Et alors les monts partirent à grand fracas, et ils se mirent en route et en longue colonne comme les vagues de la mer, ils se hâtèrent vers l'océan à travers le désert, et quand ils y parvinrent ils furent engloutis par la mer. Et la neige fondit, et du miel pur suinta des arbres. Alors les étoiles se mirent à courir en tous sens au firmament et il y en eut qui tombèrent sur la terre : et celui qui errait sans lumignon dans la nuit ramassait une étoile et illuminait son chemin au loin. Et celui qui avait froid allongeait le bras et saisissait un faisceau du soleil et le cachait en son sein : le rayon du soleil se faisait fluide et celui qui frissonnait s'y immergeait.

Et la fille du monnayeur partit à Sa suite les yeux écarquillés : et lorsque son amoureux s'adressa à elle pour la retenir dans ses bras, elle ne répondit pas à l'appel de son amoureux.

Et le lendemain elle Le rejoignit dans le désert.
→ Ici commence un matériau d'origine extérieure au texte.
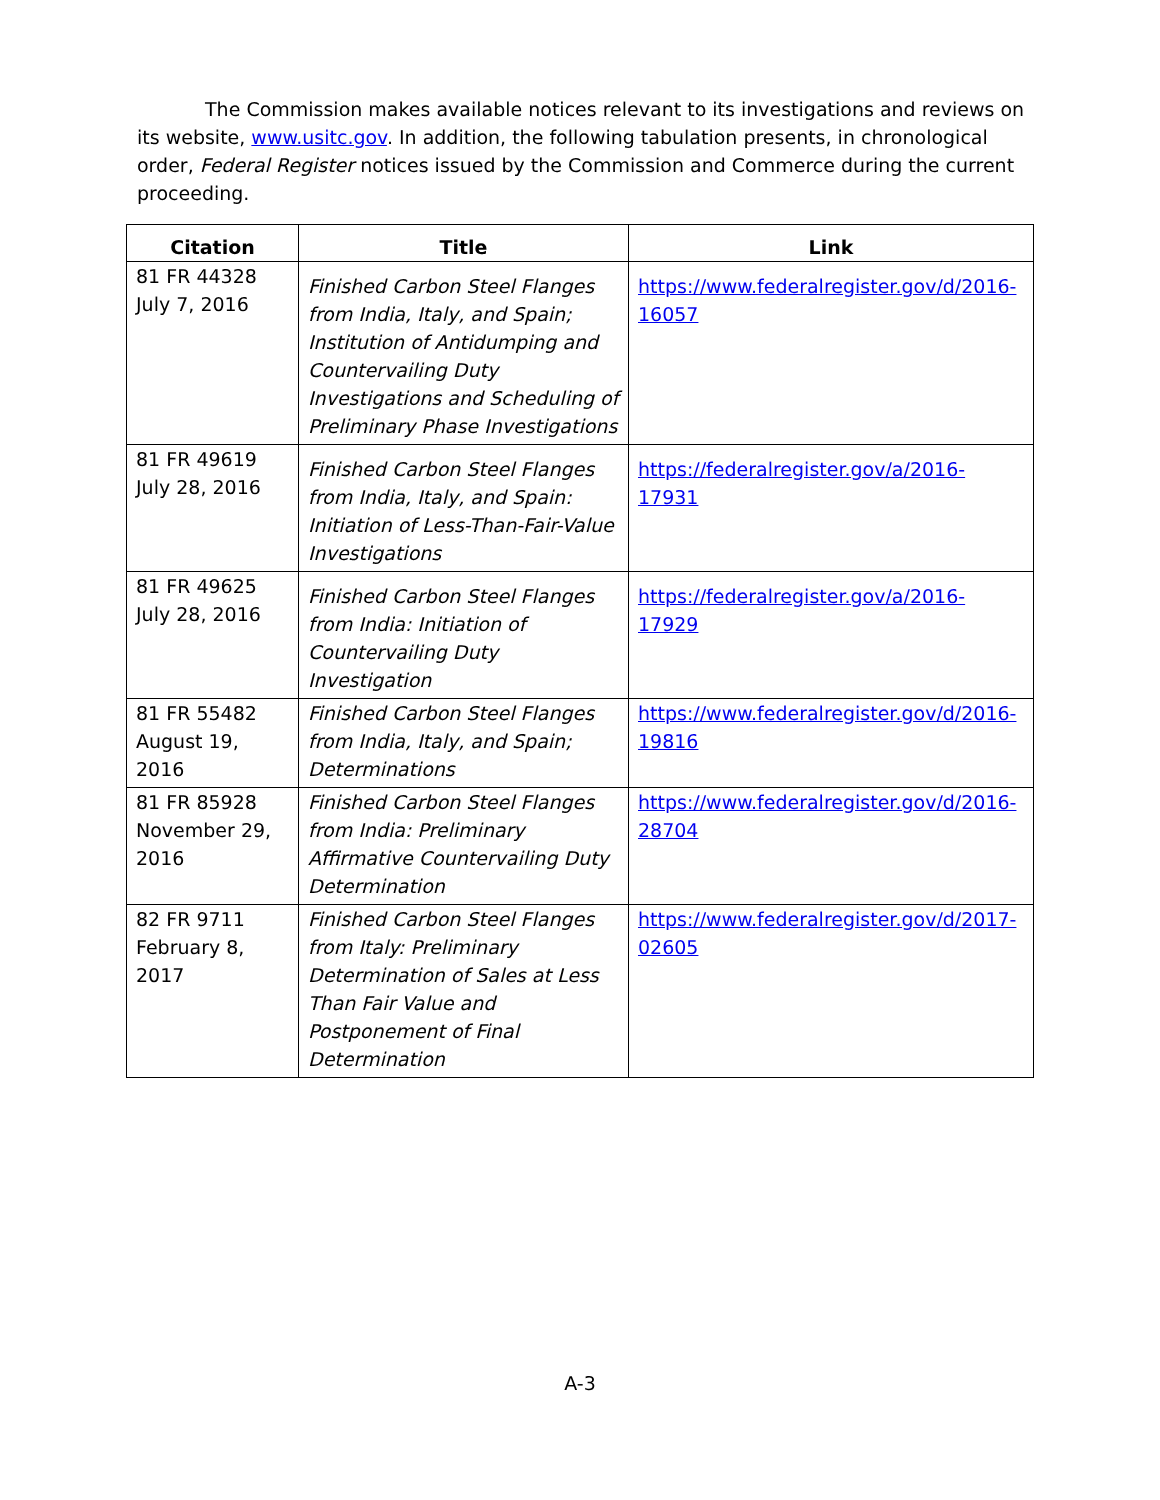The Commission makes available notices relevant to its investigations and reviews on its website, www.usitc.gov. In addition, the following tabulation presents, in chronological order, Federal Register notices issued by the Commission and Commerce during the current proceeding.
| Citation | Title | Link |
| --- | --- | --- |
| 81 FR 44328 July 7, 2016 | Finished Carbon Steel Flanges from India, Italy, and Spain; Institution of Antidumping and Countervailing Duty Investigations and Scheduling of Preliminary Phase Investigations | https://www.federalregister.gov/d/2016-16057 |
| 81 FR 49619 July 28, 2016 | Finished Carbon Steel Flanges from India, Italy, and Spain: Initiation of Less-Than-Fair-Value Investigations | https://federalregister.gov/a/2016-17931 |
| 81 FR 49625 July 28, 2016 | Finished Carbon Steel Flanges from India: Initiation of Countervailing Duty Investigation | https://federalregister.gov/a/2016-17929 |
| 81 FR 55482 August 19, 2016 | Finished Carbon Steel Flanges from India, Italy, and Spain; Determinations | https://www.federalregister.gov/d/2016-19816 |
| 81 FR 85928 November 29, 2016 | Finished Carbon Steel Flanges from India: Preliminary Affirmative Countervailing Duty Determination | https://www.federalregister.gov/d/2016-28704 |
| 82 FR 9711 February 8, 2017 | Finished Carbon Steel Flanges from Italy: Preliminary Determination of Sales at Less Than Fair Value and Postponement of Final Determination | https://www.federalregister.gov/d/2017-02605 |
A-3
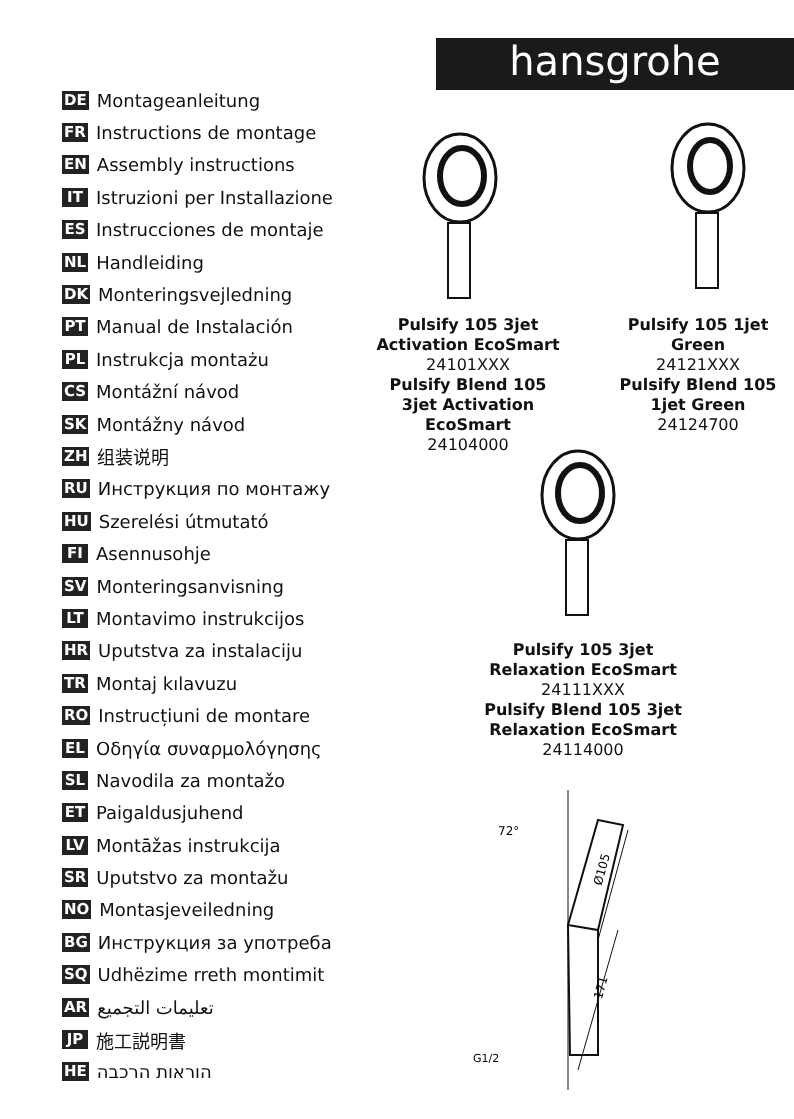DE Montageanleitung
FR Instructions de montage
EN Assembly instructions
IT Istruzioni per Installazione
ES Instrucciones de montaje
NL Handleiding
DK Monteringsvejledning
PT Manual de Instalación
PL Instrukcja montażu
CS Montážní návod
SK Montážny návod
ZH 组装说明
RU Инструкция по монтажу
HU Szerelési útmutató
FI Asennusohje
SV Monteringsanvisning
LT Montavimo instrukcijos
HR Uputstva za instalaciju
TR Montaj kılavuzu
RO Instrucțiuni de montare
EL Οδηγία συναρμολόγησης
SL Navodila za montažo
ET Paigaldusjuhend
LV Montāžas instrukcija
SR Uputstvo za montažu
NO Montasjeveiledning
BG Инструкция за употреба
SQ Udhëzime rreth montimit
AR تعليمات التجميع
JP 施工説明書
HE הוראות הרכבה
hansgrohe
Pulsify 105 3jet
Activation EcoSmart
24101XXX
Pulsify Blend 105
3jet Activation
EcoSmart
24104000
Pulsify 105 1jet
Green
24121XXX
Pulsify Blend 105
1jet Green
24124700
Pulsify 105 3jet
Relaxation EcoSmart
24111XXX
Pulsify Blend 105 3jet
Relaxation EcoSmart
24114000
72°
Ø105
171
G1/2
Et Il dit à la jeune fille : « va, retourne chez ton amoureux ». Et elle répondit : « c'est Toi que je veux suivre ».

Et Il demanda à la jeune fille : « As-tu soif et as-tu faim ? » Et elle répondit : « C'est à Toi que je veux donner à manger et à boire. Car je vois, Fils de l'homme, que Tu es assoiffé et que Tu es affamé. Viens à la source pour que je Te serve à boire et que je Te lave les pieds de son eau tiède. »

Et lorsqu'ils arrivèrent à la source elle allongea les bras pour puiser de l'eau dans ses mains et pour la Lui tendre. Et l'eau de la source tarit et le rocher s'endurcit. Et le Fils de l'homme avait soif.

Et lorsqu'ils arrivèrent dans le verger, le Fils de l'homme tendit la main pour se servir un fruit. Et les fruits se desséchèrent et ils tombèrent de l'arbre. Et cinq mille pains étaient là et le vin dans les outres, et quand Il voulut y mordre, les cinq mille pains disparurent et le vin inonda le sol. Et on Lui tendit à manger et à boire, et Ses bras se figèrent et se paralysèrent et sa langue Lui colla au palais. Et le feu de la géhenne s'enflamma dans son corps.

Et les hommes armés Lui tendirent de l'eau et l'eau se transforma en vinaigre. Et le cours d'eau s'arrêta et se figea dans son lit. Et le voile du firmament se fendit et le soleil s'arrêta dans le ciel et la pierre s'arrêta en l'air. Et les tombes s'ouvrirent, et les morts sortirent, et ils ouvrirent les yeux, et Ses yeux se refermèrent et Il mourut.